Description of the task: Print all the data below exactly, without images.

Data for review:
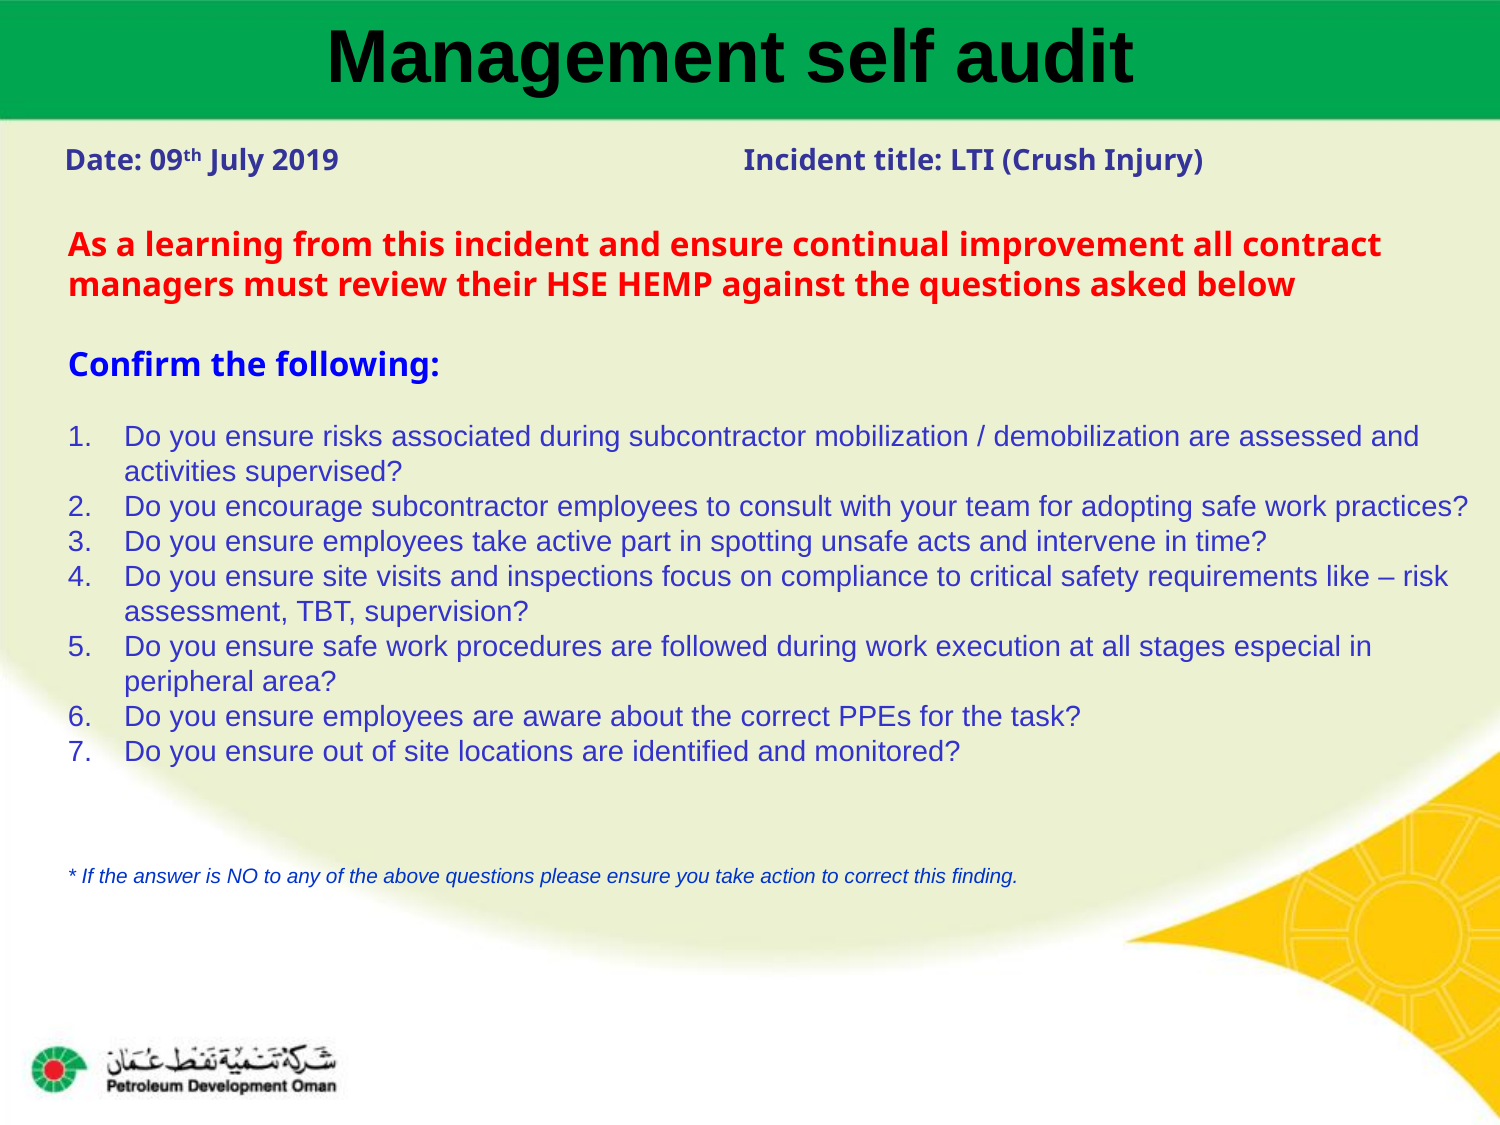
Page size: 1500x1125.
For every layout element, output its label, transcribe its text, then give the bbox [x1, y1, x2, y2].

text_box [1, 0, 1466, 126]
text_box Date: 09th July 2019 Incident title: LTI (Crush Injury) [49, 135, 1388, 184]
text_box As a learning from this incident and ensure continual improvement all contract managers must review their HSE HEMP against the questions asked below Confirm the following: Do you ensure risks associated during subcontractor mobilization / demobilization are assessed and activities supervised? Do you encourage subcontractor employees to consult with your team for adopting safe work practices? Do you ensure employees take active part in spotting unsafe acts and intervene in time? Do you ensure site visits and inspections focus on compliance to critical safety requirements like – risk assessment, TBT, supervision? Do you ensure safe work procedures are followed during work execution at all stages especial in peripheral area? Do you ensure employees are aware about the correct PPEs for the task? Do you ensure out of site locations are identified and monitored? * If the answer is NO to any of the above questions please ensure you take action to correct this finding. [53, 185, 1488, 985]
picture [0, 0, 1500, 1125]
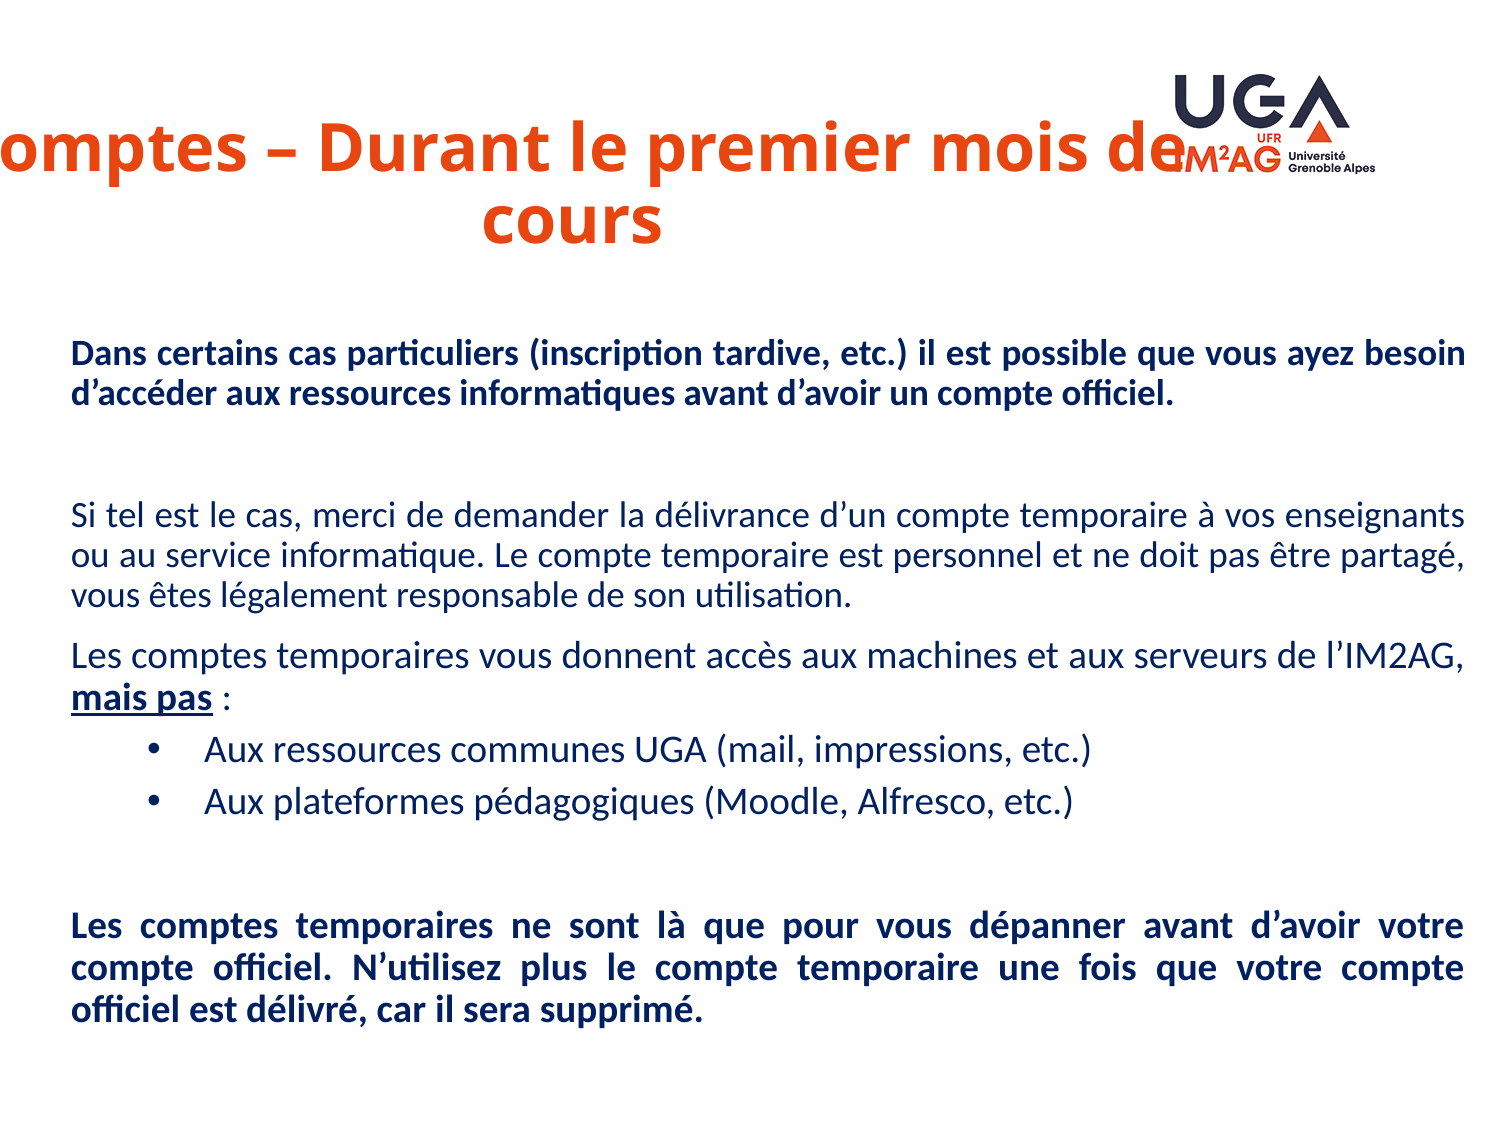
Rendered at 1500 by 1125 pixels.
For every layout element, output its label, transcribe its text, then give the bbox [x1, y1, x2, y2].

title Comptes – Durant le premier mois de cours [0, 78, 1210, 266]
picture [1175, 59, 1375, 174]
subtitle Dans certains cas particuliers (inscription tardive, etc.) il est possible que vous ayez besoin d’accéder aux ressources informatiques avant d’avoir un compte officiel. Si tel est le cas, merci de demander la délivrance d’un compte temporaire à vos enseignants ou au service informatique. Le compte temporaire est personnel et ne doit pas être partagé, vous êtes légalement responsable de son utilisation. Les comptes temporaires vous donnent accès aux machines et aux serveurs de l’IM2AG, mais pas : Aux ressources communes UGA (mail, impressions, etc.) Aux plateformes pédagogiques (Moodle, Alfresco, etc.) Les comptes temporaires ne sont là que pour vous dépanner avant d’avoir votre compte officiel. N’utilisez plus le compte temporaire une fois que votre compte officiel est délivré, car il sera supprimé. [55, 326, 1482, 1047]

Solution to the exercise:
Page size: 1500x1125.
For every layout element, output its label, transcribe its text, then give the bbox [x1, y1, x2, y2].

text_box [1, 0, 1466, 126]
text_box Date: 09th July 2019 Incident title: LTI (Crush Injury) [49, 135, 1388, 184]
text_box As a learning from this incident and ensure continual improvement all contract managers must review their HSE HEMP against the questions asked below Confirm the following: Do you ensure risks associated during subcontractor mobilization / demobilization are assessed and activities supervised? Do you encourage subcontractor employees to consult with your team for adopting safe work practices? Do you ensure employees take active part in spotting unsafe acts and intervene in time? Do you ensure site visits and inspections focus on compliance to critical safety requirements like – risk assessment, TBT, supervision? Do you ensure safe work procedures are followed during work execution at all stages especial in peripheral area? Do you ensure employees are aware about the correct PPEs for the task? Do you ensure out of site locations are identified and monitored? * If the answer is NO to any of the above questions please ensure you take action to correct this finding. [53, 185, 1488, 985]
picture [0, 0, 1500, 1125]
Rendered at 1500 by 1125 pixels.
For every layout element, output its label, transcribe its text, then give the bbox [x1, y1, x2, y2].

title Comptes – Durant le premier mois de cours [0, 78, 1210, 266]
picture [1175, 59, 1375, 174]
subtitle Dans certains cas particuliers (inscription tardive, etc.) il est possible que vous ayez besoin d’accéder aux ressources informatiques avant d’avoir un compte officiel. Si tel est le cas, merci de demander la délivrance d’un compte temporaire à vos enseignants ou au service informatique. Le compte temporaire est personnel et ne doit pas être partagé, vous êtes légalement responsable de son utilisation. Les comptes temporaires vous donnent accès aux machines et aux serveurs de l’IM2AG, mais pas : Aux ressources communes UGA (mail, impressions, etc.) Aux plateformes pédagogiques (Moodle, Alfresco, etc.) Les comptes temporaires ne sont là que pour vous dépanner avant d’avoir votre compte officiel. N’utilisez plus le compte temporaire une fois que votre compte officiel est délivré, car il sera supprimé. [55, 326, 1482, 1047]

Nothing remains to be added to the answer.